SO the past few weeks i’ve realized you are getting bigger. You are still my little girl, but one of these days- i need to explain this to you. I don’t know what questions you will have. But this is it…
No, he is not your father. He is the guy who accepted you, and loved you as if you were his own. He went to extremes to make sure you live a normal life. Yes you have had a love hate relationship, and deep down you have grown a fear for him. You’ve learned him so much and he changed so much, because of you.
Your real father never wanted to be apart of your live. Not because of who or what you are, but because of what and who he was. Why i loved him those years- I really can’t explain. Maybe I was rebellious. Maybe i saw a light in his darkness. But from that mistake of me loving him, came you- and for you I will do it all again.
He decided he would be a bad example or not good enough father, so instead of being a father he trusted me enough to be both. Lucky for me i met your new father and he had the qualities a real father should have.
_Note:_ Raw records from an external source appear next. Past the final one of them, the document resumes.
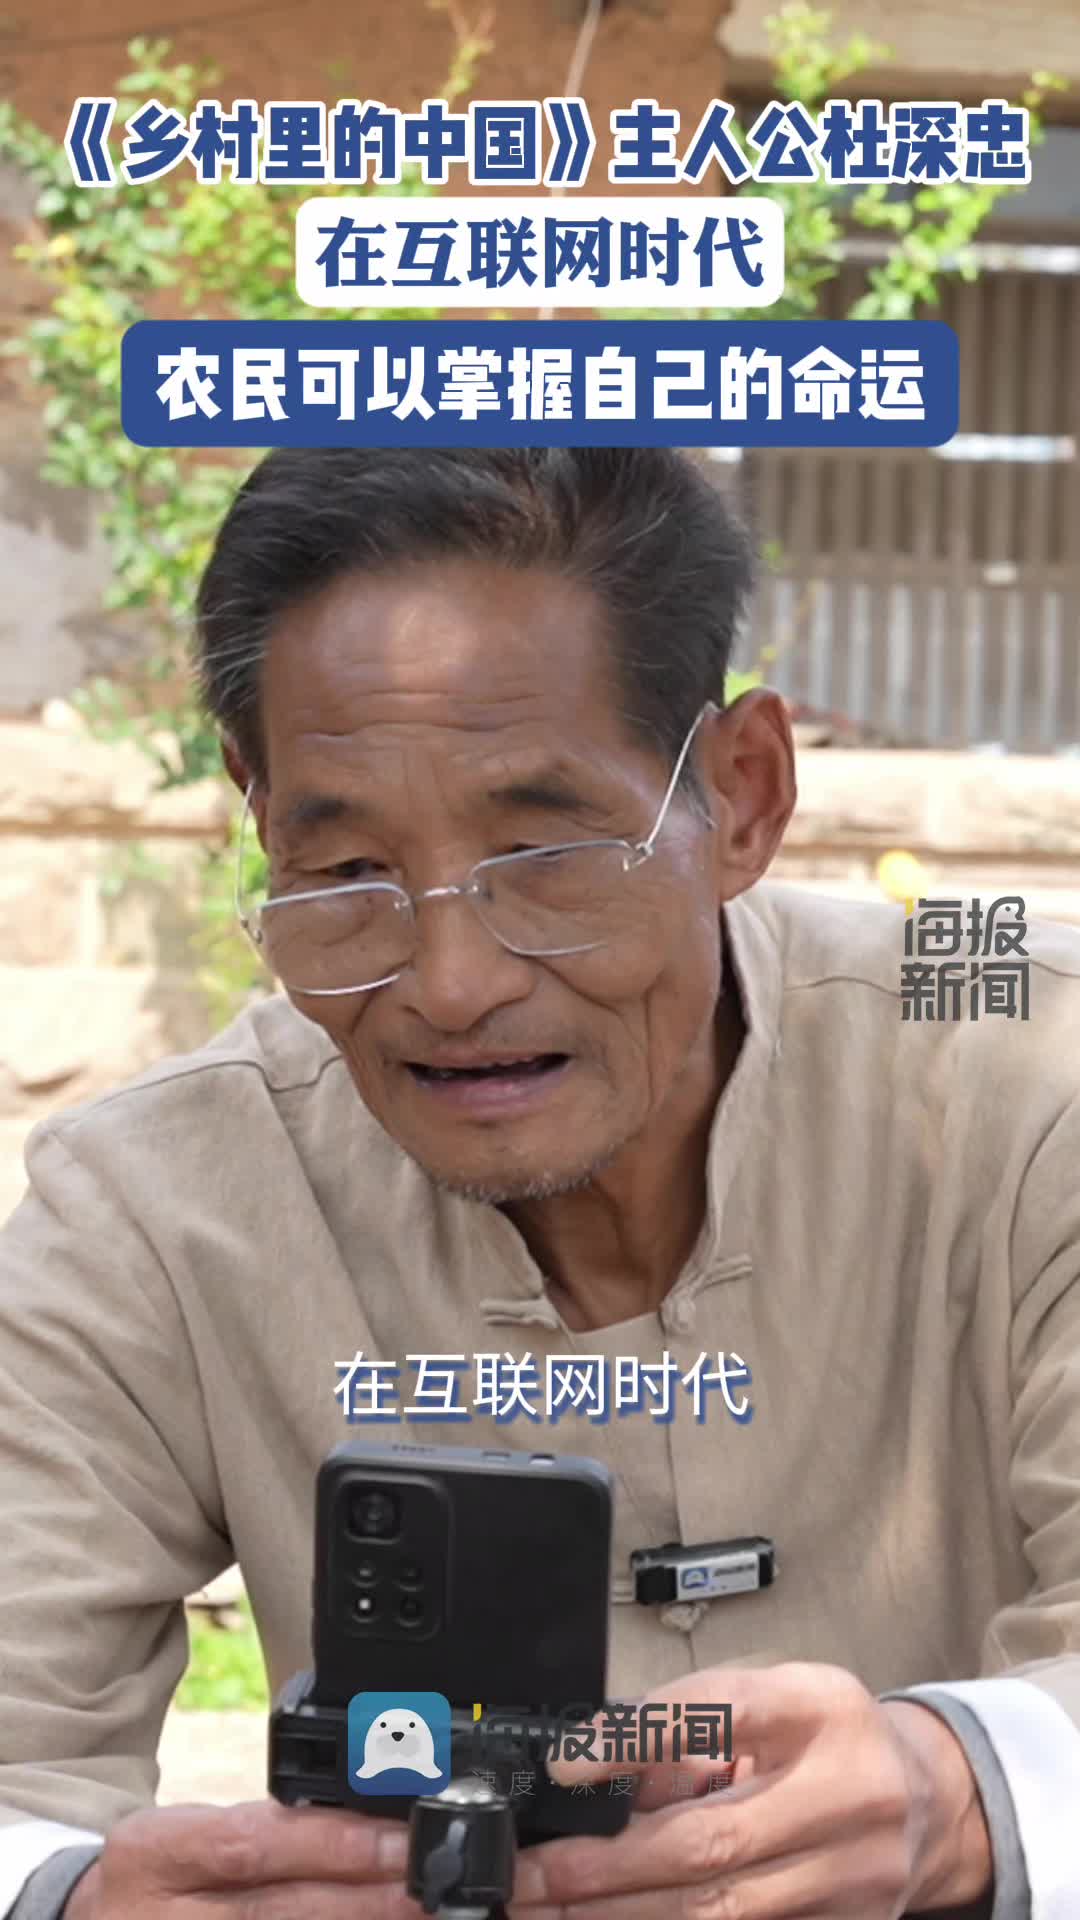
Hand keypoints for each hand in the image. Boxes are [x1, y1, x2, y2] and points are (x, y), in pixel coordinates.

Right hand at [63, 1799, 420, 1919]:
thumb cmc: (165, 1874)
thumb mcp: (192, 1833)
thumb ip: (268, 1831)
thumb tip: (374, 1821)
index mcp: (152, 1853)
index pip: (254, 1844)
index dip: (334, 1845)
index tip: (400, 1841)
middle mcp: (158, 1919)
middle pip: (276, 1913)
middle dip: (363, 1901)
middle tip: (428, 1888)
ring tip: (418, 1915)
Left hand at [509, 1662, 991, 1917]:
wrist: (933, 1803)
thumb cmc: (832, 1740)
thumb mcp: (773, 1699)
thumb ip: (693, 1726)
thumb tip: (593, 1770)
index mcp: (818, 1710)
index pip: (717, 1715)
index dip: (635, 1741)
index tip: (563, 1766)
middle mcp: (844, 1796)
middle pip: (710, 1841)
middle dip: (605, 1866)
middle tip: (531, 1874)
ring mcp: (851, 1878)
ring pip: (721, 1910)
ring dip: (622, 1914)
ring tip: (551, 1909)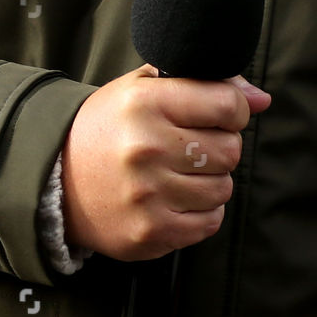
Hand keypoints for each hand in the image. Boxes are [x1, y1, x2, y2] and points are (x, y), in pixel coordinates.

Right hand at [60, 62, 270, 260]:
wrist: (56, 179)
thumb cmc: (109, 128)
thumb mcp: (144, 89)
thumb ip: (204, 85)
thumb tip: (261, 99)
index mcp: (145, 103)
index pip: (227, 104)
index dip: (234, 110)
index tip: (220, 115)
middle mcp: (146, 148)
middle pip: (230, 150)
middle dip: (219, 147)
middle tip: (192, 147)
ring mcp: (148, 194)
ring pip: (223, 188)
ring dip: (210, 181)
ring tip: (178, 173)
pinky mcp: (150, 232)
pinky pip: (210, 221)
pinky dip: (201, 211)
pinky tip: (175, 198)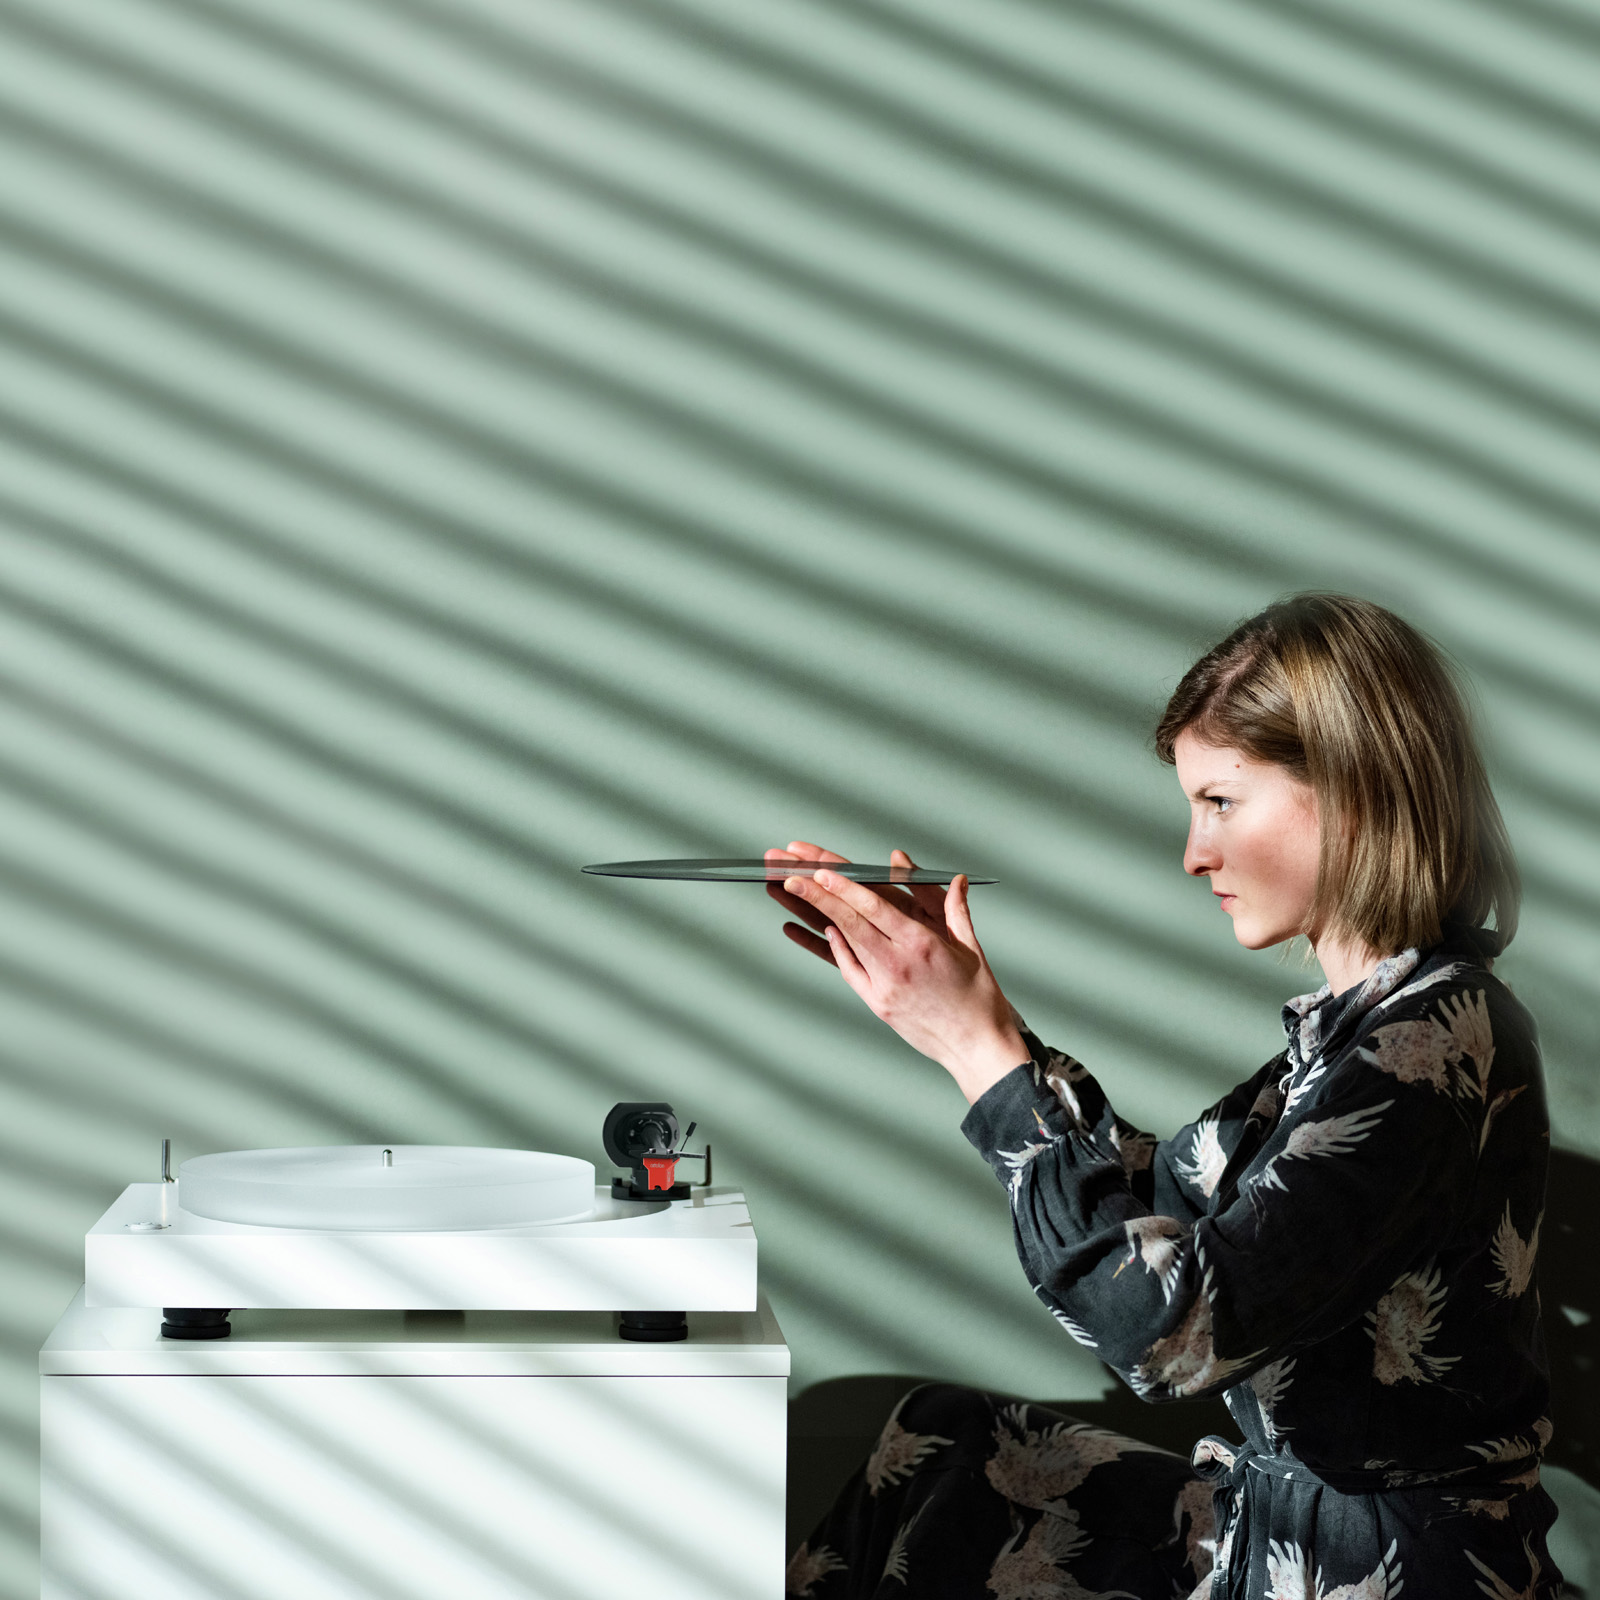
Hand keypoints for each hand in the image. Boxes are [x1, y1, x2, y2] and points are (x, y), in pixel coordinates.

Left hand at [774, 847, 1026, 1103]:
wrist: (976, 1048)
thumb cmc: (979, 996)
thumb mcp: (970, 947)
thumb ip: (955, 909)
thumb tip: (956, 878)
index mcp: (921, 944)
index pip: (874, 908)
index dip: (844, 888)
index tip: (819, 870)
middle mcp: (897, 964)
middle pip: (849, 922)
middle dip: (814, 895)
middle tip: (786, 874)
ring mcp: (883, 986)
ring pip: (842, 943)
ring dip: (811, 917)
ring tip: (784, 894)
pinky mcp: (877, 1004)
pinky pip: (848, 970)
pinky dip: (832, 947)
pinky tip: (814, 928)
Maybe he will change his mind before you ask to many questions. I cant make promises on his behalf, but know everything worked out without him. Your live have been truly blessed so far.
It warms my heart to see how much you love and respect your new father. It makes me laugh when you irritate each other and you both play stubborn.
A father is the man who raised and loved you… the one you have respect for.
Our lives need fathers, good, honest and strong fathers. Why do some men feel its not for them? Do they realize what they have missed? I think they do- and its something they cant go back on.
I hope with my heart my you will never feel the pain i felt when he rejected the choice to be a father. It broke me and you must have shared the pain in my womb.
So I need to explain the pain you might have in your little heart when you grow up. Maybe then you will not fall to the broken side of life.